There’s a lot of discussion on this site about how the patriarchy is designed so women compete for men, and not the other way around, despite the fact that, with a roughly 50-50 gender breakdown in the population (except maybe in China) this idea is as lacking in plausibility as the one about men sleeping with as few women as possible, but women sleeping with as few men as possible; dude, the maths has gotta give at some point.
And whenever I think of such as statistical paradox, I think of a male friend of mine. He’s intelligent, fiercely loyal, fun to be around, travelled, financially secure, with a great sense of wit. But he can’t find a girl to save his life. You’d think a guy like him would have women lining up around the block. But no. Why not?
Because for all his attributes, he’s got diddly-squat when it comes to what counts.

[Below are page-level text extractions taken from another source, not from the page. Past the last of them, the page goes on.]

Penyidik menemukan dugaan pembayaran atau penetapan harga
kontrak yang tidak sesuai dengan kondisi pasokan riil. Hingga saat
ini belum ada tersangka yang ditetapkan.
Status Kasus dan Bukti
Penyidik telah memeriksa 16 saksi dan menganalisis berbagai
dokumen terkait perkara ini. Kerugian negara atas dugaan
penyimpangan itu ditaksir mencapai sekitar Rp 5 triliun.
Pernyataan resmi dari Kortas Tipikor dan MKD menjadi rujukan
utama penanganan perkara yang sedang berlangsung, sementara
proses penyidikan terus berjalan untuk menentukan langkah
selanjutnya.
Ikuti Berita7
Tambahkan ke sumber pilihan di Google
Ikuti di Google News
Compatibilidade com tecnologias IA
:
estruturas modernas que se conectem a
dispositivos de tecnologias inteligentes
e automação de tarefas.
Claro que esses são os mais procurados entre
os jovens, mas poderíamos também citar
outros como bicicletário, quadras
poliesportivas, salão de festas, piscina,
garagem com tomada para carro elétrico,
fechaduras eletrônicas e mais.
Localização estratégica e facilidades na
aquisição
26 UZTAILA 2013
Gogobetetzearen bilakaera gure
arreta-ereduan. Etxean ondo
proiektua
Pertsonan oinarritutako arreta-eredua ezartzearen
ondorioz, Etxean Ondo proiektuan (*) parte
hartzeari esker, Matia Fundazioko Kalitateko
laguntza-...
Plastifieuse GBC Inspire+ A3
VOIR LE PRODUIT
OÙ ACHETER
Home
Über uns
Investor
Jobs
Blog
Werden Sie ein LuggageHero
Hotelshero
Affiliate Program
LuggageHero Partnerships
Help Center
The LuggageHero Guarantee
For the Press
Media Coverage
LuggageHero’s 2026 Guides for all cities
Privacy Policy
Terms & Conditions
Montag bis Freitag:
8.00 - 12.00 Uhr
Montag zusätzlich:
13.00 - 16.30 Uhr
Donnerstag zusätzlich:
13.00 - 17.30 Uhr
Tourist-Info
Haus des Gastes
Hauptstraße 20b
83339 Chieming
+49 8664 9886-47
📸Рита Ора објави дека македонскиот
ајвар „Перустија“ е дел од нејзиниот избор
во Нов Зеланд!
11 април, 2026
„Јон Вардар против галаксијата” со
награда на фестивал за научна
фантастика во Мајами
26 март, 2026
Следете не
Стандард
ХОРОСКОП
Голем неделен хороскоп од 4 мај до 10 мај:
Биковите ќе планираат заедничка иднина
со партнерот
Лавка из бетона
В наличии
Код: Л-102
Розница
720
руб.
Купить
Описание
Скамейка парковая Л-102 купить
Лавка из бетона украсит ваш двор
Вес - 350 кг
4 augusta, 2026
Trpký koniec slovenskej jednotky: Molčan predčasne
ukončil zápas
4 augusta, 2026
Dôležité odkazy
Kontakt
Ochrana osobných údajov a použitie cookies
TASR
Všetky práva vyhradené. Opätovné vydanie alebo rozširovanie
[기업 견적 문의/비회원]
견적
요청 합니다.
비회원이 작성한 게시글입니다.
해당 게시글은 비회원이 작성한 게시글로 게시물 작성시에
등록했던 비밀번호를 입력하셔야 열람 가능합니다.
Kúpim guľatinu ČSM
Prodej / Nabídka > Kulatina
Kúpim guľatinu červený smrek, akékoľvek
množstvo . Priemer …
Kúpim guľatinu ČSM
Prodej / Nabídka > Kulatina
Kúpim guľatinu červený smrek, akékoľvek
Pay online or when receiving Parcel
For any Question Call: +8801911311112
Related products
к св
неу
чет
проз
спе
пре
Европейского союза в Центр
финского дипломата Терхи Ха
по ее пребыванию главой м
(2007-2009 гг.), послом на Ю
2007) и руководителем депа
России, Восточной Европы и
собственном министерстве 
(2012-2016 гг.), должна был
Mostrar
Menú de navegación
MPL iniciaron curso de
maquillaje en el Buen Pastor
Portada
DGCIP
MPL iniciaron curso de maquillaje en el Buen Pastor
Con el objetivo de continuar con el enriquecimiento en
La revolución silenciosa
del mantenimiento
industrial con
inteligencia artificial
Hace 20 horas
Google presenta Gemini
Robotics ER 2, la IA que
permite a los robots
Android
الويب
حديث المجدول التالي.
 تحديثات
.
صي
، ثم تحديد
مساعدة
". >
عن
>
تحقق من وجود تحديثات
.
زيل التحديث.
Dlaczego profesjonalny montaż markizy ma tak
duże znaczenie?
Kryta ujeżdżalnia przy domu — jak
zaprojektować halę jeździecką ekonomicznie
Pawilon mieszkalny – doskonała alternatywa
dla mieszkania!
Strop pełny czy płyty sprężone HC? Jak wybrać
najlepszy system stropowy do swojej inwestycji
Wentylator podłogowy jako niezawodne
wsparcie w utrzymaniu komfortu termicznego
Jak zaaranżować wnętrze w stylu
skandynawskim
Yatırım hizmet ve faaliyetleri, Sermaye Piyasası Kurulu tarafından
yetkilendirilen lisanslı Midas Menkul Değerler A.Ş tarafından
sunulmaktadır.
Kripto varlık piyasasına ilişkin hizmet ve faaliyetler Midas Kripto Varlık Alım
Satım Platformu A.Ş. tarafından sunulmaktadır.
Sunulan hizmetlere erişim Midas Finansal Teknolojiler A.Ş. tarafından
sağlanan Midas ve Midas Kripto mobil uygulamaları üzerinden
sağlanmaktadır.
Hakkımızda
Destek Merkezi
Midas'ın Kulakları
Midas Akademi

He’s not a great looker (6/10, 7 on a good day), he’s not cocksure and he doesn’t throw his money around.
Now, I’m going to overlook the fact he tends to seek women in pubs and clubs for the sake of my argument, because pubs and clubs are complete meat-markets and bring out the worst mate-seeking behaviour in everyone, men and women. Instead, I want to focus on the fact women can be as discerning – and superficial – as men, and at least as brutal in their rejection.
Going out with my girlfriends, I’ve noticed that they all gravitate towards the best-looking guys, the most cocksure guys, the guys who will buy them and all their girlfriends round after round of drinks. Basically, they want to end up with the best-looking, wealthiest, most cocksure, men there.
And women complain that men zero in on the young, pretty blonds.
I think both genders have been conditioned to seek fairly superficial traits in potential mates. On a basic instinct, I can understand this. We want wealthy mates to provide a secure existence; we want beautiful mates to provide beautiful offspring. But this is the twenty-first century; we’re supposed to be way beyond basic instincts.
That reminds me, I should be getting to that Sharon Stone/The Practice article”¦
My point is, women love to complain that men are choosy and pick women based on superficial criteria. But I’ve met plenty of women who do the exact same thing. Could it be we’re all so concerned with our ability to pick the best mate available to us on an evolutionary instinct that we’ve forgotten to listen to our human instincts to choose mates based on intellectual and emotional fulfilment?
What a revolutionary thought.
PS. And for the record, I have a level of eyesight that’s considered legally blind. On a basic instinct, I should be seeking out men with 20/20 vision or better to improve my children’s chances of better vision. But bf is also short-sighted, although not as much as I am. And I coudln’t be happier. I like to think of it as my human instinct triumphing over my basic instinct.